Jane was arranging the disordered hair, and as she attempted to stroke it with a wet brush Shirley put up a detaining hand.

"Please don't wet it," she begged in a whisper, and Jane stopped short with her brush raised for action.

"Not wet it?" she thought quickly. "That must mean treatment, and treatment meant the forbidden beauty shop!"

This girl had been visiting that shop. More danger ahead, decided Jane, as she lay down the brush and proceeded to finish the dressing dry.

Judith had overheard the request and pinched Jane's arm to admit it, but a loud demand for the freshman from the group rounding up candidates saved further delay and when Shirley left Dozia's room the latter patted her affectionately.

"Don't worry, dear," said Dozia, "I'll be careful not to raise too much dust next week."

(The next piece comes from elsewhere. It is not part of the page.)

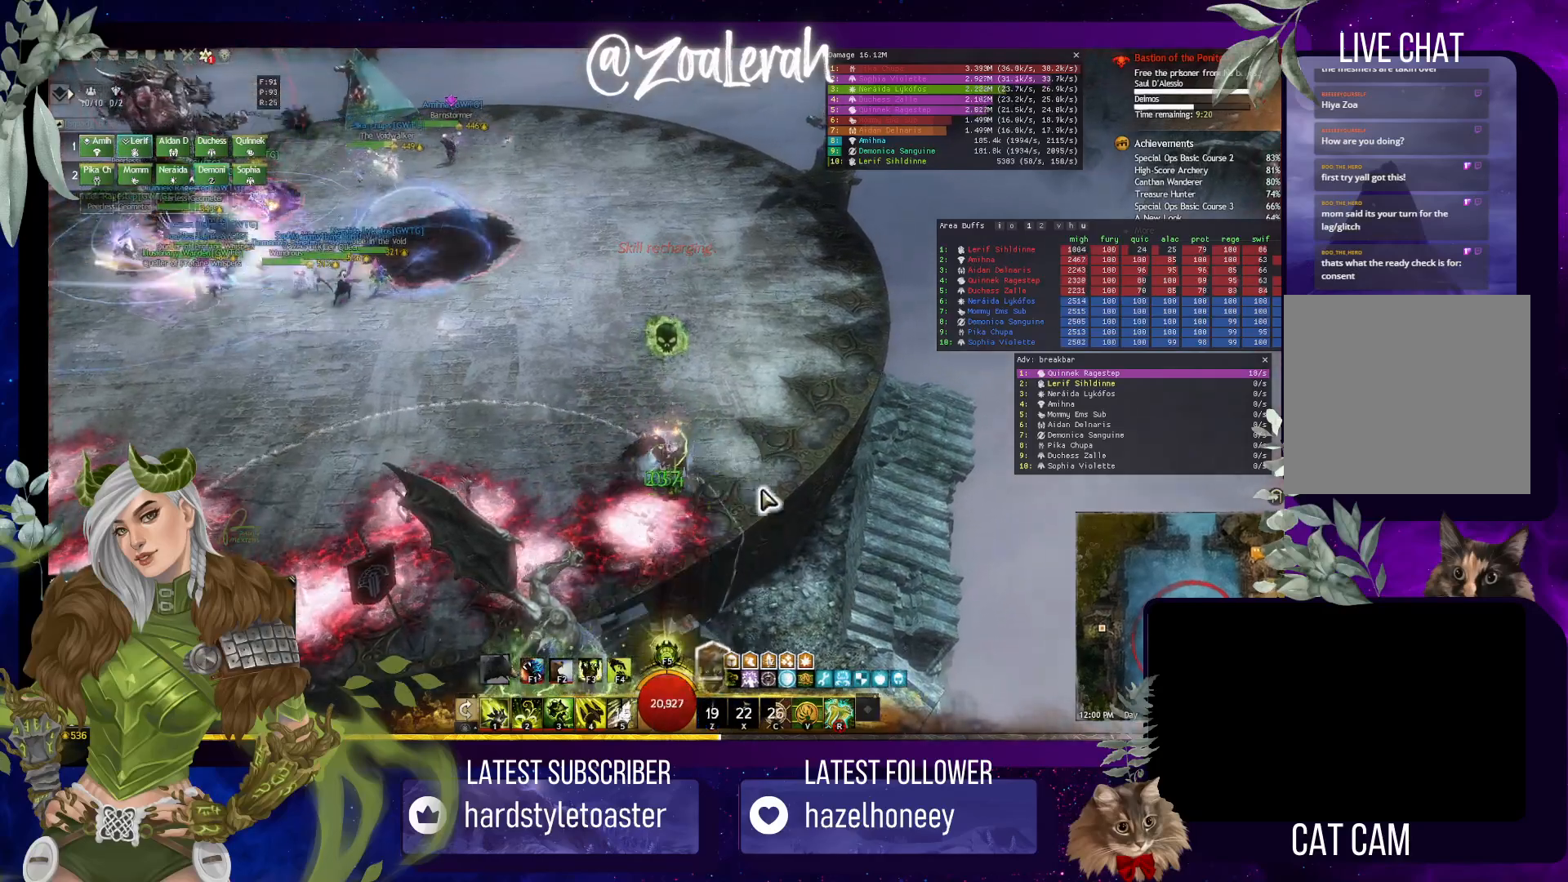
{"keys": [], "events": []}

But her sentence was not the most serious thing in prospect for the rebel Shirley Duncan. Not even the good times prepared for the candidates served to allay the dread she struggled against, and only her natural delight in the rollicking fun, and the really fine spread served them by the juniors, helped bring the girl back to a happy frame of mind.

Woe unto the freshie who shows ill will at an initiation!

She may be obliged to walk in the gutter for the full first half year, or wear a baby blue ribbon under her chin!

But Shirley had heeded the warnings.